GOAL. Please reproduce every line of the records below word for word, in the same order.

DATA ROWS.
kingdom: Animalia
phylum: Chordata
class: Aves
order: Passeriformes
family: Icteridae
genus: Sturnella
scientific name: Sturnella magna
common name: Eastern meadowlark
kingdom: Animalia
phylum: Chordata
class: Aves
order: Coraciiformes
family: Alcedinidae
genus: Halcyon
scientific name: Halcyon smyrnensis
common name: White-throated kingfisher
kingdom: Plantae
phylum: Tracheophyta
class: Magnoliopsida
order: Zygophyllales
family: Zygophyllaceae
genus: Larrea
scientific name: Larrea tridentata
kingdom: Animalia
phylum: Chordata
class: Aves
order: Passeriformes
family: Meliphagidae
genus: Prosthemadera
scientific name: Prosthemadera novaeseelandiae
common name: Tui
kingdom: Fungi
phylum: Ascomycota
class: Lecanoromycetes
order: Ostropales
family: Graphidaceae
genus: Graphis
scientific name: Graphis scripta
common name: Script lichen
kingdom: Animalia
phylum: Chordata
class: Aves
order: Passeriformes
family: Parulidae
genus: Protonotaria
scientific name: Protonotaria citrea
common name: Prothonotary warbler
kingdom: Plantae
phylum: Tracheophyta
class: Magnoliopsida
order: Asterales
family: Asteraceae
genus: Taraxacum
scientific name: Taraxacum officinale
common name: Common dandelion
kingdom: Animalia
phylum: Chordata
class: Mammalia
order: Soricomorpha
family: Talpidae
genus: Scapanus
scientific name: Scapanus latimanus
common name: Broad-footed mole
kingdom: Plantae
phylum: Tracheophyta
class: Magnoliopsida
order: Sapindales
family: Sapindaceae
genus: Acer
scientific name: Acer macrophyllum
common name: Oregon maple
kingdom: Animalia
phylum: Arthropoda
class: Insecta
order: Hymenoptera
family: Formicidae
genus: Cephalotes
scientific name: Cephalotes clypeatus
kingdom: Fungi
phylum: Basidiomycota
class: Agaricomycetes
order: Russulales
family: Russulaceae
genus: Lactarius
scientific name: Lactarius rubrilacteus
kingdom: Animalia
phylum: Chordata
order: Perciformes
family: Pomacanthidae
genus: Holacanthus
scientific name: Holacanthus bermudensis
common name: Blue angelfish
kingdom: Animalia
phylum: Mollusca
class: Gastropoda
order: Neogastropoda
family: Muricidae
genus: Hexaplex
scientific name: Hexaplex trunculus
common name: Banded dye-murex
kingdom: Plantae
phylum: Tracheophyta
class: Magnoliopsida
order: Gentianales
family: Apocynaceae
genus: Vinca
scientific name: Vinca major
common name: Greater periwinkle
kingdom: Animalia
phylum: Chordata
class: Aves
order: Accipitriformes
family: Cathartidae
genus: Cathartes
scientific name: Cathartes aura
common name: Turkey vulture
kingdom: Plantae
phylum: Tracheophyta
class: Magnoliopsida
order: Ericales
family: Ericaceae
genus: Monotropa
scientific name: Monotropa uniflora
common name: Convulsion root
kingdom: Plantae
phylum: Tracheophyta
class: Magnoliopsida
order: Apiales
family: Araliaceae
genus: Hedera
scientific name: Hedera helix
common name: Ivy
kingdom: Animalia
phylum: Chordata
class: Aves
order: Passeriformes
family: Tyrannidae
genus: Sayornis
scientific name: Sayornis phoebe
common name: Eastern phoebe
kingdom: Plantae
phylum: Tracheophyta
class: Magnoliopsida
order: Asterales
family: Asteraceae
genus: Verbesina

FINISHED TASK.
kingdom: Animalia
phylum: Chordata
class: Aves
order: Passeriformes
family: Icteridae
genus: Sturnella
scientific name: Sturnella magna
common name: Eastern meadowlark
kingdom: Animalia
phylum: Chordata
class: Aves
order: Coraciiformes
family: Alcedinidae
genus: Halcyon
scientific name: Halcyon smyrnensis
common name: White-throated kingfisher
kingdom: Plantae
phylum: Tracheophyta
class: Magnoliopsida
order: Zygophyllales
family: Zygophyllaceae
genus: Larrea
scientific name: Larrea tridentata
kingdom: Animalia
phylum: Chordata
class: Aves
order: Passeriformes
family: Meliphagidae
genus: Prosthemadera
scientific name: Prosthemadera novaeseelandiae
common name: Tui
kingdom: Fungi
phylum: Ascomycota
class: Lecanoromycetes
order: Ostropales
family: Graphidaceae
genus: Graphis
scientific name: Graphis scripta
common name: Script lichen
kingdom: Animalia
phylum: Chordata
class: Aves
order: Passeriformes
family: Parulidae
genus: Protonotaria
scientific name: Protonotaria citrea
common name: Prothonotary warbler
kingdom: Plantae
phylum: Tracheophyta
class: Magnoliopsida
order: Asterales
family: Asteraceae
genus: Taraxacum
scientific name: Taraxacum officinale
common name: Common dandelion
kingdom: Animalia
phylum: Chordata
class: Mammalia
order: Soricomorpha
family: Talpidae
genus: Scapanus
scientific name: Scapanus latimanus
common name: Broad-footed mole
kingdom: Plantae
phylum: Tracheophyta
class: Magnoliopsida
order: Sapindales
family: Sapindaceae
genus: Acer
scientific name: Acer macrophyllum
common name: Oregon maple
kingdom: Animalia
phylum: Arthropoda
class: Insecta
order: Hymenoptera
family: Formicidae
genus: Cephalotes
scientific name: Cephalotes clypeatus
kingdom: Fungi
phylum: Basidiomycota
class: Agaricomycetes
order: Russulales
family: Russulaceae
genus: Lactarius
scientific name: Lactarius rubrilacteus
kingdom: Animalia
phylum: Chordata
order: Perciformes
family: Pomacanthidae
genus: Holacanthus
scientific name: Holacanthus bermudensis
common name: Blue angelfish
kingdom: Animalia
phylum: Mollusca
class: Gastropoda
order: Neogastropoda
family: Muricidae
genus: Hexaplex
scientific name: Hexaplex trunculus
common name: Banded dye-murex
kingdom: Plantae
phylum: Tracheophyta
class: Magnoliopsida
order: Gentianales
family: Apocynaceae
genus: Vinca
scientific name: Vinca major
common name: Greater periwinkle
kingdom: Animalia
phylum: Chordata
class: Aves
order: Accipitriformes
family: Cathartidae
genus: Cathartes
scientific name: Cathartes aura
common name: Turkey vulture
kingdom: Plantae
phylum: Tracheophyta
class: Magnoliopsida
order: Ericales
family: Ericaceae
genus: Monotropa
scientific name: Monotropa uniflora
common name: Convulsion root
kingdom: Plantae
phylum: Tracheophyta
class: Magnoliopsida
order: Apiales
family: Araliaceae
genus: Hedera
scientific name: Hedera helix
common name: Ivy
kingdom: Animalia
phylum: Chordata
class: Aves
order: Passeriformes
family: Tyrannidae
genus: Sayornis
scientific name: Sayornis phoebe
common name: Eastern phoebe
kingdom: Plantae
phylum: Tracheophyta
class: Magnoliopsida
order: Asterales
family: Asteraceae
genus: Verbesina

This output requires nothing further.